Um traje minhoto, um vaso à cabeça, uma tradição que passou a ser eterna.

14:39

Sabia que era a última vez que o fazia, bem lá no fundo sabia que não iria trajar mais as roupas da minha bisavó, e usar um vaso à cabeça, naquela que é a tradição que mais prazer me deu participar. Algo que não só está gravado no coração, mas na alma de quem sabe o que é ser de Negreiros, do que é ser minhota.

Mas foi a última vez, "todas as moças solteiras, vão em cortejo com um vaso à cabeça" e acontece que já não sou solteira. E que gosto de respeitar tradições.

Não vou mais faltar, verei sempre o cortejo de fora, pela primeira vez desde os meus 3 anos de idade, quando orgulhosamente fiz pela primeira vez aquele percurso.

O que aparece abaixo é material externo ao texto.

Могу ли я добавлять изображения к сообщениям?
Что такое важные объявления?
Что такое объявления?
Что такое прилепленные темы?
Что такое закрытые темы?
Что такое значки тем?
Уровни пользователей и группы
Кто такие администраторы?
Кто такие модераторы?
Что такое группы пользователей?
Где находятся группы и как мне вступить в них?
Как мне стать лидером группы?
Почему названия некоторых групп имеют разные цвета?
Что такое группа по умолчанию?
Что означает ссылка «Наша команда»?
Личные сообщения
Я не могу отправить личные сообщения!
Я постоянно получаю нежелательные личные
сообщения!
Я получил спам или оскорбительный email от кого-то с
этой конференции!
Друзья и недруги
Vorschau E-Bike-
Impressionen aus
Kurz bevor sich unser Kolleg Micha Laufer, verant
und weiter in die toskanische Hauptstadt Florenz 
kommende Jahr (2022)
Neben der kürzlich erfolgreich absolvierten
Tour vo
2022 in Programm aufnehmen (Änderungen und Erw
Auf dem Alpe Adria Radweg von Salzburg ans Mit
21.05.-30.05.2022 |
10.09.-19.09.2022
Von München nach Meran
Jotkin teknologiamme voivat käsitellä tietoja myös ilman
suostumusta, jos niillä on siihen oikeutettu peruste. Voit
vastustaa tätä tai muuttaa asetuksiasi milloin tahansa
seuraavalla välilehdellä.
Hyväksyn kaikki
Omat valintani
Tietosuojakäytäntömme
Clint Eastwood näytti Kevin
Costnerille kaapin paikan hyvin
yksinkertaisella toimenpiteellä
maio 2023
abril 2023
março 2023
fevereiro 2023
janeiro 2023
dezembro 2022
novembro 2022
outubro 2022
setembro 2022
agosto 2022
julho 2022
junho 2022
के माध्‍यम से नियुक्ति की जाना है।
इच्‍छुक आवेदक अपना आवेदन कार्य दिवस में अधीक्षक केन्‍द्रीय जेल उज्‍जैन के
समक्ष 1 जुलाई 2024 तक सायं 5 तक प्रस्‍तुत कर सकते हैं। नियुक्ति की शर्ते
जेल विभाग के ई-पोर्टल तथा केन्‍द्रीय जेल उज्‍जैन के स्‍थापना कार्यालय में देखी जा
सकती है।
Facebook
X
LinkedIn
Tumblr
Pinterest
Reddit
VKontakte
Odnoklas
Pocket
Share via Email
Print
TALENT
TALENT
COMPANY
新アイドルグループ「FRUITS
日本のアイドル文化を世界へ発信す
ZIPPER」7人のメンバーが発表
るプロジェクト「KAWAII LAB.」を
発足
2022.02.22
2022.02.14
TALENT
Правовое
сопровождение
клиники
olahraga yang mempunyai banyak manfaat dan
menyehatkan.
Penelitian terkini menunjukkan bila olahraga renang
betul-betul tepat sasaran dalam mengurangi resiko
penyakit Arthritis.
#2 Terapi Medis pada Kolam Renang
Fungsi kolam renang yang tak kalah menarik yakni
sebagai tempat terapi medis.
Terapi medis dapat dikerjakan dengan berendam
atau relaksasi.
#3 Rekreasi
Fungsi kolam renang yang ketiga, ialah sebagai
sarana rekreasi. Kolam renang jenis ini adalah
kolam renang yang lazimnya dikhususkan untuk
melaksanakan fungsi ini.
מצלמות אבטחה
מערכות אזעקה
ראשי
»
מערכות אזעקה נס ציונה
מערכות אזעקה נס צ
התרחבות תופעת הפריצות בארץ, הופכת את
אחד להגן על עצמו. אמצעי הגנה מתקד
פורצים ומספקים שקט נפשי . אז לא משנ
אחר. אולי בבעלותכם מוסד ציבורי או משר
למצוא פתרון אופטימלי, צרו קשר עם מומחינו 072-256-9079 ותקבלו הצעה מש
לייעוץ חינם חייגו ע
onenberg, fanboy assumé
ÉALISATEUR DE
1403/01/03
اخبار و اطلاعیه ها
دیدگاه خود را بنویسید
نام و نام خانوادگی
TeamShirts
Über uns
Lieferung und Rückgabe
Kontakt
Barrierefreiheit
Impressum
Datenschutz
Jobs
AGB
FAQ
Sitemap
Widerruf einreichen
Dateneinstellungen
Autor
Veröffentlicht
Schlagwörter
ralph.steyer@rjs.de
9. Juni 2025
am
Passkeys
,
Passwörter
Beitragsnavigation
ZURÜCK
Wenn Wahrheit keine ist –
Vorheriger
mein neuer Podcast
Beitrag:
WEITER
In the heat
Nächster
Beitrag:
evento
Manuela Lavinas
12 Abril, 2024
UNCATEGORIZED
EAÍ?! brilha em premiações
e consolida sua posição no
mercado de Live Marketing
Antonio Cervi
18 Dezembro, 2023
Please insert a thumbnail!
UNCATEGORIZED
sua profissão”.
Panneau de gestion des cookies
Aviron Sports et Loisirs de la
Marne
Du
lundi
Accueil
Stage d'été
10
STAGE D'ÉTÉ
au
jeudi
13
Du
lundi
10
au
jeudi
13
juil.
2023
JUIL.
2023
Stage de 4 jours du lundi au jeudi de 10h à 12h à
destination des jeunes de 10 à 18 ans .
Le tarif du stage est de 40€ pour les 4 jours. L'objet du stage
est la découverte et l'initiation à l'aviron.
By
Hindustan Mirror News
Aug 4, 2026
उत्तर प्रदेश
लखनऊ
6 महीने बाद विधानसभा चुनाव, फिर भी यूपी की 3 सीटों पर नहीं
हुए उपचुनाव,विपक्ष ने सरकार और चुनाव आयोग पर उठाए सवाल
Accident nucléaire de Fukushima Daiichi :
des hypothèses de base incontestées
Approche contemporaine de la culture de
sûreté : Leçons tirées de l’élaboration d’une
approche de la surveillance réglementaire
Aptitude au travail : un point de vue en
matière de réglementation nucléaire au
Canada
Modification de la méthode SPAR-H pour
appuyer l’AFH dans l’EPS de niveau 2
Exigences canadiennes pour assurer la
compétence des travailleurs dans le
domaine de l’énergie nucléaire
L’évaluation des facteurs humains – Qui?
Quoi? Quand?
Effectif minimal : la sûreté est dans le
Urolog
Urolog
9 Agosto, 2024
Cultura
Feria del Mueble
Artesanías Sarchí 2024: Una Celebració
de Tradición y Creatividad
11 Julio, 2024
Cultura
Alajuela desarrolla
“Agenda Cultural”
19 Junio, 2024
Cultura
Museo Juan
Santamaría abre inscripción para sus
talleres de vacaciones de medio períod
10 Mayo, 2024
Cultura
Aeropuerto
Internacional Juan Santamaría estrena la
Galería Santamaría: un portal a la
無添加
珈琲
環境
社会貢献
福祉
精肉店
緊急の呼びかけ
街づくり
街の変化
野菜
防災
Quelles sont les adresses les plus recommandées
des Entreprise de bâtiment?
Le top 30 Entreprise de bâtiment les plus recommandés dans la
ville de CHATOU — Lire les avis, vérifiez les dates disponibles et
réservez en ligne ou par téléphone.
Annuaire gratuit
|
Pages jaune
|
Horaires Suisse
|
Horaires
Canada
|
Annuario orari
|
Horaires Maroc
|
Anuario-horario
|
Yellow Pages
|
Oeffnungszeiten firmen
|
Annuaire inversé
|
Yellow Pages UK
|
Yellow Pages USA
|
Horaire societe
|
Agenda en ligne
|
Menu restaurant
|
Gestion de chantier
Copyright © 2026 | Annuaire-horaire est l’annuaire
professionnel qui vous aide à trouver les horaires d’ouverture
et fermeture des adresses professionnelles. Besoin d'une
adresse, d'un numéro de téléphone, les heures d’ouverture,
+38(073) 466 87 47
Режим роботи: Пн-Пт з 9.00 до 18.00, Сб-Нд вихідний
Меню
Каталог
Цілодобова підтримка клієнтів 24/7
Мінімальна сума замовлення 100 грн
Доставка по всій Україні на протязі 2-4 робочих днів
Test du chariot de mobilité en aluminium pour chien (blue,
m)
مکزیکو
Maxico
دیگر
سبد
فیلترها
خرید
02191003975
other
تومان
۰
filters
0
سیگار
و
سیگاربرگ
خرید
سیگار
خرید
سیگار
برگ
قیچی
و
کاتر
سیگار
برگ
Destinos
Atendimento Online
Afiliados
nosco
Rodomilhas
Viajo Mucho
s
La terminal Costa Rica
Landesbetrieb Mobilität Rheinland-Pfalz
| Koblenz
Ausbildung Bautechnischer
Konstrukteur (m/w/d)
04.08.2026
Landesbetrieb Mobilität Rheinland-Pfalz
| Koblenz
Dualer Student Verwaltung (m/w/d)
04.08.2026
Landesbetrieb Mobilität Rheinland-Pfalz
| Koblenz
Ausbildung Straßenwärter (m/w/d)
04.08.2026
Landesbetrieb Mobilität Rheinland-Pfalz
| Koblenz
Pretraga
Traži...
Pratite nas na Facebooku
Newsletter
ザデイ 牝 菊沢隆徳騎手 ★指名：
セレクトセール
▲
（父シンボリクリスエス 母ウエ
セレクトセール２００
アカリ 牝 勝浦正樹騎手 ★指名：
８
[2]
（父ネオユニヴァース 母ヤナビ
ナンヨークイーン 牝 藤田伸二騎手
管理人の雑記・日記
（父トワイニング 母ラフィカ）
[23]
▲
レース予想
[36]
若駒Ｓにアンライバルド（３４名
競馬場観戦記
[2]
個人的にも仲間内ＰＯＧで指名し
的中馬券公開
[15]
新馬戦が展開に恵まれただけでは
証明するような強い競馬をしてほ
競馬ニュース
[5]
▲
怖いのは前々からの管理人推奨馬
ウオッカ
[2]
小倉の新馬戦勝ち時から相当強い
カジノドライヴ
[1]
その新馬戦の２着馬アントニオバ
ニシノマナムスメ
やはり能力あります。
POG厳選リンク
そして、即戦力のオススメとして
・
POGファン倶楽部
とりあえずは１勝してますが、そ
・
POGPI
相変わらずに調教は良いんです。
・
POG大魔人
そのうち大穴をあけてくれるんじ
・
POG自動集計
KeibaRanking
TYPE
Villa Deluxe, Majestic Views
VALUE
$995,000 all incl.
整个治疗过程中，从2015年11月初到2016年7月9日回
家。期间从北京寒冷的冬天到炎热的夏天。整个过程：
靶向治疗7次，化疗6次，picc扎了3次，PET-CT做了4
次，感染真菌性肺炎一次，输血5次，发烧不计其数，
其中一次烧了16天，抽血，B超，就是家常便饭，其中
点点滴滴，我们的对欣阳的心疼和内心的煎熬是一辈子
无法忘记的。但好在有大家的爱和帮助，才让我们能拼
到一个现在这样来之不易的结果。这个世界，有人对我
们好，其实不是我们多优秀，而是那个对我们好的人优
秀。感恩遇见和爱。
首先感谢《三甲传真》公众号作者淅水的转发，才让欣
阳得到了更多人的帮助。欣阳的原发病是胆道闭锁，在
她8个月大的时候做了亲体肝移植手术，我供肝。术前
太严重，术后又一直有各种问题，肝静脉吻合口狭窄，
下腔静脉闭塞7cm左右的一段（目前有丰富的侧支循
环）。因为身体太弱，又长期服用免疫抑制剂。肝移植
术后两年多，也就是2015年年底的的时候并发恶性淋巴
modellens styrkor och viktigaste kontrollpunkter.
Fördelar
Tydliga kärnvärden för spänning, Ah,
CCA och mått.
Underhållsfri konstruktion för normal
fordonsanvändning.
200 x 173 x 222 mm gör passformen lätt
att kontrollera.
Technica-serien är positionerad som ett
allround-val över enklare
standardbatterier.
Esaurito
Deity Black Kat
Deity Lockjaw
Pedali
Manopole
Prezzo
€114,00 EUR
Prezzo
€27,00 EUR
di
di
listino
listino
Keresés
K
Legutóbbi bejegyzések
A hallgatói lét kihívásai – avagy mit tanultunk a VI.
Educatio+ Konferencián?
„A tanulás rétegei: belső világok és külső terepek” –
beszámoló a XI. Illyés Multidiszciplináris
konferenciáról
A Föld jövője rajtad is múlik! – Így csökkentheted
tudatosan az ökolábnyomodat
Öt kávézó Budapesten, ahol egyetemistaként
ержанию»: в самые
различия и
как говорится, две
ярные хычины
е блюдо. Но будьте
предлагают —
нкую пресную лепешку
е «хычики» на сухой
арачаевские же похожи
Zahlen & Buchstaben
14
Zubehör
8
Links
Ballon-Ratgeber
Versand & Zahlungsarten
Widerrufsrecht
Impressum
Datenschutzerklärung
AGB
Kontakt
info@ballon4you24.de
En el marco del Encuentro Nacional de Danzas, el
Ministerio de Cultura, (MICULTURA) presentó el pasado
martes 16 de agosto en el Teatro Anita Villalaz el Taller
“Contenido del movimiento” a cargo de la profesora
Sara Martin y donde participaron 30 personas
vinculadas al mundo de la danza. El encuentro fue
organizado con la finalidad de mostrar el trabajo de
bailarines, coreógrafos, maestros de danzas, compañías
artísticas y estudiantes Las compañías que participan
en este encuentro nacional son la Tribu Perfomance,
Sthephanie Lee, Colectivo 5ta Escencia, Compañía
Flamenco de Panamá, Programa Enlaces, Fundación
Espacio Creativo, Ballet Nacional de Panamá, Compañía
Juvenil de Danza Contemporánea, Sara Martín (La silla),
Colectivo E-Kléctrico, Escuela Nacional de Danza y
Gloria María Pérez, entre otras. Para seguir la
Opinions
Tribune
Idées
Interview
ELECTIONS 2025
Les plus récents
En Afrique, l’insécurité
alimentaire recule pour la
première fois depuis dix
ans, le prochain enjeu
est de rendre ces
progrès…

Não fico triste, é o curso natural da vida e esta consequência é no fundo feliz, deve-se no fim de contas à minha felicidade, ao tornar-me mulher. Já não sou moça solteira, mas continuo mulher da terra.

Agora resta-me a que um dia, surjam novas gerações, que queiram participar do cortejo dos vasos, usando os trajes que um dia a mim pertenceram, e carregarei no peito a nostalgia de quem pisou as pedras daquela rua ao longo de 23 anos.